# What you have to do
Return, from the listing below, every line that includes "text".
════════
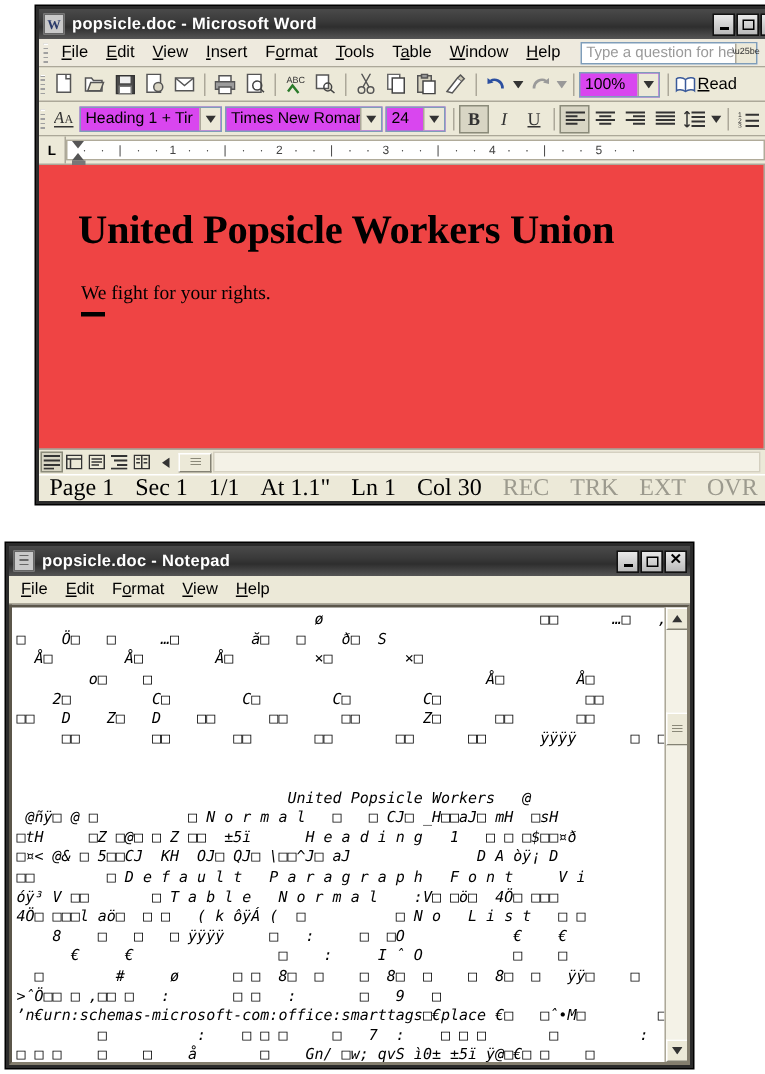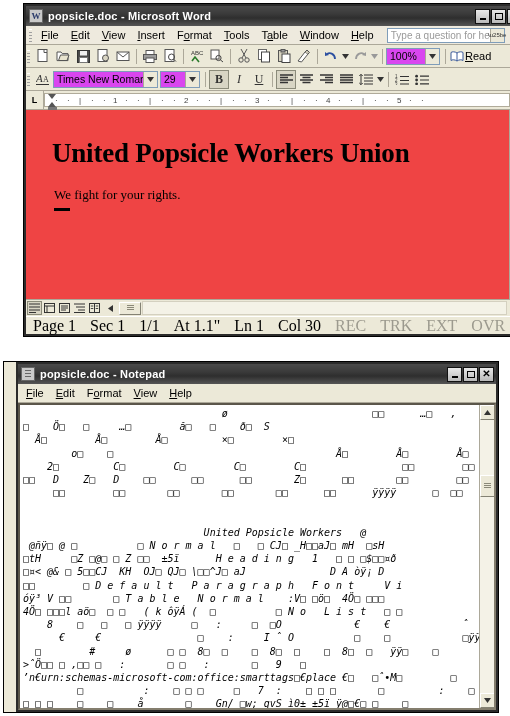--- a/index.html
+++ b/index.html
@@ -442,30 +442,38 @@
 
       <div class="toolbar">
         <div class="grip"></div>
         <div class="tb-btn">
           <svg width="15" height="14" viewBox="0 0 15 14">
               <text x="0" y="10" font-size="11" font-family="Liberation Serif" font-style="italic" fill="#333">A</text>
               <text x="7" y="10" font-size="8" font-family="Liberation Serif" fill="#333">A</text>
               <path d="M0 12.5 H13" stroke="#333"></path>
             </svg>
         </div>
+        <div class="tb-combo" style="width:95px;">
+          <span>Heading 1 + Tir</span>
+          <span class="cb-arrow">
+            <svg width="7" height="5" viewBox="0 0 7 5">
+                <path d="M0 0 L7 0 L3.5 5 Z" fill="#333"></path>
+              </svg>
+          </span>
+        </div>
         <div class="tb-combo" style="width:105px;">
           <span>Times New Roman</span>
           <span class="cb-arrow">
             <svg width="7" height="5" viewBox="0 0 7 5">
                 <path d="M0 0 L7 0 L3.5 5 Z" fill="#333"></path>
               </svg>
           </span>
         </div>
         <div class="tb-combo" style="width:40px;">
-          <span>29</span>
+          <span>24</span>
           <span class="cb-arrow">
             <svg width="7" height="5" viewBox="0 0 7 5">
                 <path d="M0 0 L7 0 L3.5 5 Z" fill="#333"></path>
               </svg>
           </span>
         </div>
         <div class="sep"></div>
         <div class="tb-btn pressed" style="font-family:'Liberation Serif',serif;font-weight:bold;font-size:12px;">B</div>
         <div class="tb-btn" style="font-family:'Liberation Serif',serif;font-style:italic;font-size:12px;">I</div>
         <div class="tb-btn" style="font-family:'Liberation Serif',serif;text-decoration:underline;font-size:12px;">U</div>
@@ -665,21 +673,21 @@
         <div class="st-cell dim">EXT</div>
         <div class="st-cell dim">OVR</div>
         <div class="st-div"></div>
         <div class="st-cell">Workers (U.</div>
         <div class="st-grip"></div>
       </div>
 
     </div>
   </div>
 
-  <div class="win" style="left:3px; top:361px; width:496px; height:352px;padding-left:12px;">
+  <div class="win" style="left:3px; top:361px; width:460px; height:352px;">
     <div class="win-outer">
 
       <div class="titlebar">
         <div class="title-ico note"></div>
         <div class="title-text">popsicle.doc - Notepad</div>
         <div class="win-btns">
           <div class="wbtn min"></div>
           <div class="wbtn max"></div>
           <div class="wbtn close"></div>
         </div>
════════
# Output of the exercise
               <text x="0" y="10" font-size="11" font-family="Liberation Serif" font-style="italic" fill="#333">A</text>
               <text x="7" y="10" font-size="8" font-family="Liberation Serif" fill="#333">A</text>
         <div class="tb-btn" style="font-family:'Liberation Serif',serif;text-decoration:underline;font-size:12px;">U</div>
         <div class="title-text">popsicle.doc - Notepad</div>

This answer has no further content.